By utilizing theories of deviance, sexuality, and gender; the rhetoric of eroticism; and textual criticism, An Erotic Philology of Golden Age Spain historicizes and analyzes the particular ways in which classical Spanish writers assign symbolic meaning to non-normative sexual practices and their practitioners. It shows how prostitutes, homosexuals, transvestites, women warriors, and female tricksters were stigmatized and marginalized as part of an ordering principle in the law, society, and in literature. It is against these sexual outlaws that early modern orthodoxy establishes and identifies itself during the Golden Age of Spanish letters.

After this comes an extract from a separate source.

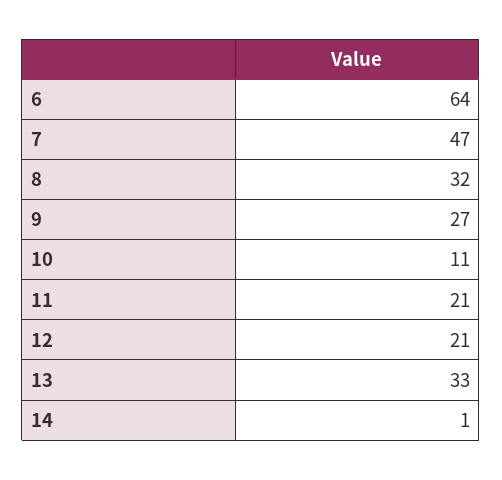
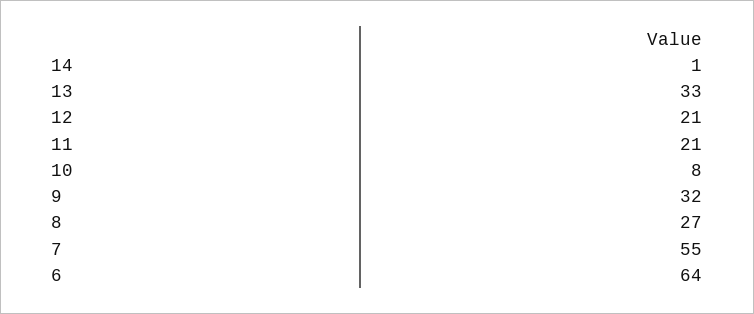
7: 47 -> 55
8: 32 -> 27
9: 27 -> 32
10: 11 -> 8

These eroticized figures are recurring objects of contemplation and fascination for Spain's most canonical as well as lesser known writers of the period, in a variety of poetic, prose and dramatic genres. They ultimately reveal attitudes towards sexual behavior that are far more complex than was previously thought. An Erotic Philology of Golden Age Spain thoughtfully anatomizes the interdisciplinary systems at the heart of the varied sexual behaviors depicted in early modern Spanish literature.


Adrienne Laskier Martín is a professor of Spanish literature at the University of California, Davis where she teaches Golden Age poetry, prose, theater and performance. She has published extensively in Spain, Latin America and the United States on a variety of topics and genres in Golden Age literature, including Cervantes, Gongora, humor, sexuality, eroticism and women's lyric.